Sontak Alan mendongak menatap wajah pria tampan keturunan pribumi di hadapannya itu. Meski ia pria lokal, tapi ketampanannya masih mampu menandingi seorang Revan Halim.
"Apa yang akan kamu lakukan?" tanya Alan dengan raut wajah penasaran.
"Aku akan membuktikan pada Keira bahwa ia bukan pria yang pantas untuk dijadikan pendamping," selorohnya dengan tatapan tajam.
"Bisa atur jadwal untuk bertemu Keira?" tanya Bram dengan nada berhati-hati.
"Untuk apa? Dia kesal padamu," ujar Alan dengan sorot mata yang tak kalah tajamnya.
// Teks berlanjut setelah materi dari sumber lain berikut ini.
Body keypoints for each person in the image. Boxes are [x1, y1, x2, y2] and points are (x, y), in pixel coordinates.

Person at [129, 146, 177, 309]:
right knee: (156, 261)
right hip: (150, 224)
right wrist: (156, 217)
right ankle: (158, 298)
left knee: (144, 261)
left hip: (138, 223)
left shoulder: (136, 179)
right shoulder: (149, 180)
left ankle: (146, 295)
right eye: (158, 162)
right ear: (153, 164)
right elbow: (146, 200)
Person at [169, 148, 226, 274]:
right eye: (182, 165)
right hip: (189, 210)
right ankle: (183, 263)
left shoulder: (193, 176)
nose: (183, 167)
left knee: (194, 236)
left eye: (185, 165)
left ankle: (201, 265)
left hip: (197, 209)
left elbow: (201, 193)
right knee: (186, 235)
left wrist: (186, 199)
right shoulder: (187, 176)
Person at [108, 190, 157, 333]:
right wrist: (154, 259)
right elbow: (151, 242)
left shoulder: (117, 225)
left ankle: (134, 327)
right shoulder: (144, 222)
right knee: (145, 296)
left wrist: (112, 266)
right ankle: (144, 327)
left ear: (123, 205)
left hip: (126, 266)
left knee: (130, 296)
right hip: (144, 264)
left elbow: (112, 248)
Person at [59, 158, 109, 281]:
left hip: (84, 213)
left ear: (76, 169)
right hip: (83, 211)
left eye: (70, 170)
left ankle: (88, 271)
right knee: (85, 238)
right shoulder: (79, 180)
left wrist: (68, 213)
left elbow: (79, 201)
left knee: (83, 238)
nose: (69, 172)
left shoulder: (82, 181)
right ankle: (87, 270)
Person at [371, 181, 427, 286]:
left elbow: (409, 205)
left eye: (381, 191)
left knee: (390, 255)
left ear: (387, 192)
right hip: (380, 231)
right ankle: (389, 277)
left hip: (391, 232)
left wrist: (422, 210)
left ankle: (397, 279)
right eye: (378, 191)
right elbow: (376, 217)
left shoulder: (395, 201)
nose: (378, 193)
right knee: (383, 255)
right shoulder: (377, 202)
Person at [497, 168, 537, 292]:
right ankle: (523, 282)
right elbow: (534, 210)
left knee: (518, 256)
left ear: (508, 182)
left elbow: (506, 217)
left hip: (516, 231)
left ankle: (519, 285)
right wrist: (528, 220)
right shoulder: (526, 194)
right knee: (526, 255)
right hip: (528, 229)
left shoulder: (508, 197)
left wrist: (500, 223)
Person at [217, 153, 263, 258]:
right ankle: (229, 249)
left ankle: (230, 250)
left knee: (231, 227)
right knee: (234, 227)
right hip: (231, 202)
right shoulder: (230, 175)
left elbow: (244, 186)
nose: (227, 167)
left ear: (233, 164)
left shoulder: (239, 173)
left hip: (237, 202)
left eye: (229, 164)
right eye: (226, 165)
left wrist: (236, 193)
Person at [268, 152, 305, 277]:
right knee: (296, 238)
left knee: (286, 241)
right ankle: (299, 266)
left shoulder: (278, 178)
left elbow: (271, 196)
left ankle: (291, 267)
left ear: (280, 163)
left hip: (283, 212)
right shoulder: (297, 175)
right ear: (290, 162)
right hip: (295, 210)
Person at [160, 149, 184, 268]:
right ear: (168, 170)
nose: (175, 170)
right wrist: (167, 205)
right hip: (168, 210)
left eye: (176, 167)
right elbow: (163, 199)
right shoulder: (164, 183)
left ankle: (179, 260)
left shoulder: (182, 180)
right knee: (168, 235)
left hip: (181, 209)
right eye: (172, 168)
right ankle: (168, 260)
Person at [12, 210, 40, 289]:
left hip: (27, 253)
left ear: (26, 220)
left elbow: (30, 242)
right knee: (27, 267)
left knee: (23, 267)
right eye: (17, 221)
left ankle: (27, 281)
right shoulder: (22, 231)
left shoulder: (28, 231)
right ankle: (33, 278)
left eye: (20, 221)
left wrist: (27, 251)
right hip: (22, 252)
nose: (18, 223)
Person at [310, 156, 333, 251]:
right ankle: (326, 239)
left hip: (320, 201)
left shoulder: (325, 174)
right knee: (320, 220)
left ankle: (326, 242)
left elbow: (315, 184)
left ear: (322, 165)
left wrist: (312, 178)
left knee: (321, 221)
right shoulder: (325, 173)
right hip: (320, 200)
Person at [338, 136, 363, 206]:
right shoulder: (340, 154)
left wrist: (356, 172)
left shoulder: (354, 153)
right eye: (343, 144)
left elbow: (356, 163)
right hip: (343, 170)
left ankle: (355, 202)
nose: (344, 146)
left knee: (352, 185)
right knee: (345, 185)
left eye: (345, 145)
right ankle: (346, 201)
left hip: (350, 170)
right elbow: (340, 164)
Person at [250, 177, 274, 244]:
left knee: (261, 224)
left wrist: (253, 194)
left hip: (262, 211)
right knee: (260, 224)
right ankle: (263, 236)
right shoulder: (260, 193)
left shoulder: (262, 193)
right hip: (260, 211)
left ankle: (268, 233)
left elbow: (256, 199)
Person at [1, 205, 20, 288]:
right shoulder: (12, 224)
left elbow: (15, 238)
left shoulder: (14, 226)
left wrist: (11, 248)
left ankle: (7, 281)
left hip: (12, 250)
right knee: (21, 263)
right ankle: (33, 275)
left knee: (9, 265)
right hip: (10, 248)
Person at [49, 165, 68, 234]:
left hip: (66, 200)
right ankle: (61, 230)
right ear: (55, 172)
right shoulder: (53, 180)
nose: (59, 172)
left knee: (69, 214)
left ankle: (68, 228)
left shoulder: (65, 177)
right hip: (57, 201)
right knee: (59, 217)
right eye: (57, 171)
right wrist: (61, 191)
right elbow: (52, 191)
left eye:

"Aku hanya ingin melihatnya baik-baik saja. Baiklah, aku harus mencari tahu sendiri tentang mereka berdua, itu juga kalau kamu tidak punya rasa malu," cerocos Bramantyo.
"Oke, aku bantu untuk menghubungi Keira," sahut Alan.
Ia masih memasang wajah kesal kemudian mencari-cari ponselnya yang ternyata terselip diantara pakaian kotor dan juga handuknya yang basah.
Dengan wajah serius, Alan mencari nama adiknya di benda pipih itu dan segera melakukan panggilan telepon meski masih di depan Bramantyo.